>> start
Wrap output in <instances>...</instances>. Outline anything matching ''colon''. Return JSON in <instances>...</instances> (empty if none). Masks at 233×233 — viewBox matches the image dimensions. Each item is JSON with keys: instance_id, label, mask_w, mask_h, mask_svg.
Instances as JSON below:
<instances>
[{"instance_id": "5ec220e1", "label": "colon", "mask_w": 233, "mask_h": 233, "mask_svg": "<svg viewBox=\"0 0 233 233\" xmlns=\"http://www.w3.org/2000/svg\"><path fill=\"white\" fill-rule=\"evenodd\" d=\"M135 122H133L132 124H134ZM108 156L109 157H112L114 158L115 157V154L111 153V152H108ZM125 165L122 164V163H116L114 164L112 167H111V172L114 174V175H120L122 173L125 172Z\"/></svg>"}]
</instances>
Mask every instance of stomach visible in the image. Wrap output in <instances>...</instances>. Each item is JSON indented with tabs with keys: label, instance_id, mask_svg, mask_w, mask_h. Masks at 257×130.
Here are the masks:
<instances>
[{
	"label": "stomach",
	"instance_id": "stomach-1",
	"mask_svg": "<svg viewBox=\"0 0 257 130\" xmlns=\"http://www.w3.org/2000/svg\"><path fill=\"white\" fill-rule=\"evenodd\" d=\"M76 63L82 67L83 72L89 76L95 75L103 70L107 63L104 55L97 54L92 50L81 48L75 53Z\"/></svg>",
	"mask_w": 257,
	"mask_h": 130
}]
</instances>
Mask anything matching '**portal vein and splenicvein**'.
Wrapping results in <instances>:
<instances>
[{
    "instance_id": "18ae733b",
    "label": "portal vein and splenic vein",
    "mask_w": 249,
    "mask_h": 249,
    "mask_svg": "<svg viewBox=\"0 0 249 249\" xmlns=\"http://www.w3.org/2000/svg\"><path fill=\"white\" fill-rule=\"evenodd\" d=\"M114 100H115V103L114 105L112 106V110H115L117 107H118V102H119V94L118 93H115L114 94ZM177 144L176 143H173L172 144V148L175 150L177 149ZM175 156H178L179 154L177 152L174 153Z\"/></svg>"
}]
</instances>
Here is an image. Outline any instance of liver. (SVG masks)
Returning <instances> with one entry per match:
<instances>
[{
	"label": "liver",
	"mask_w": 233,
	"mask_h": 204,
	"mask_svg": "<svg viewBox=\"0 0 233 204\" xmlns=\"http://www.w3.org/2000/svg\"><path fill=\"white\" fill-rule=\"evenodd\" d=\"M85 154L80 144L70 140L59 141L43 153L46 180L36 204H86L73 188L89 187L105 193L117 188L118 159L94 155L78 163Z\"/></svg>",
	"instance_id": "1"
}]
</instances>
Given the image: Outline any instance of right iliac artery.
>> end
OBJECTIVE:
Copy the whole listing above word for word, with every line kept as it is.

SOLUTION TO THIS TASK:
Wrap output in <instances>...</instances>. Outline anything matching ''colon''. Return JSON in <instances>...</instances> (empty if none). Masks at 233×233 — viewBox matches the image dimensions. Each item is JSON with keys: instance_id, label, mask_w, mask_h, mask_svg.
Instances as JSON below:
<instances>
[{"instance_id": "5ec220e1", "label": "colon", "mask_w": 233, "mask_h": 233, "mask_svg": "<svg viewBox=\"0 0 233 233\" xmlns=\"http://www.w3.org/2000/svg\"><path fill=\"white\" fill-rule=\"evenodd\" d=\"M135 122H133L132 124H134ZM108 156L109 157H112L114 158L115 157V154L111 153V152H108ZM125 165L122 164V163H116L114 164L112 167H111V172L114 174V175H120L122 173L125 172Z\"/></svg>"}]
</instances>
Mask every instance of stomach visible in the image. Wrap output in <instances>...</instances>. Each item is JSON indented with tabs with keys: label, instance_id, mask_svg, mask_w, mask_h. Masks at 257×130.
Here are the masks:
<instances>
[{
	"label": "stomach",
	"instance_id": "stomach-1",
	"mask_svg": "<svg viewBox=\"0 0 257 130\" xmlns=\"http://www.w3.org/2000/svg\"><path fill=\"white\" fill-rule=\"evenodd\" d=\"M76 63L82 67L83 72L89 76L95 75L103 70L107 63L104 55L97 54L92 50L81 48L75 53Z\"/></svg>",
	"mask_w": 257,
	"mask_h": 130
}]
</instances>
Mask anything matching '**portal vein and splenicvein**'.
Wrapping results in <instances>:
<instances>
[{
    "instance_id": "18ae733b",
    "label": "portal vein and splenic vein",
    "mask_w": 249,
    "mask_h": 249,
    "mask_svg": "<svg viewBox=\"0 0 249 249\" xmlns=\"http://www.w3.org/2000/svg\"><path fill=\"white\" fill-rule=\"evenodd\" d=\"M114 100H115V103L114 105L112 106V110H115L117 107H118V102H119V94L118 93H115L114 94ZM177 144L176 143H173L172 144V148L175 150L177 149ZM175 156H178L179 154L177 152L174 153Z\"/></svg>"
}]
</instances>
Here is an image. Outline any instance of liver. (SVG masks)
Returning <instances> with one entry per match:
<instances>
[{
	"label": "liver",
	"mask_w": 233,
	"mask_h": 204,
	"mask_svg": "<svg viewBox=\"0 0 233 204\" xmlns=\"http://www.w3.org/2000/svg\"><path fill=\"white\" fill-rule=\"evenodd\" d=\"M85 154L80 144L70 140L59 141L43 153L46 180L36 204H86L73 188L89 187L105 193L117 188L118 159L94 155L78 163Z\"/></svg>",
	"instance_id": "1"
}]
</instances>
Given the image: Outline any instance of right iliac artery.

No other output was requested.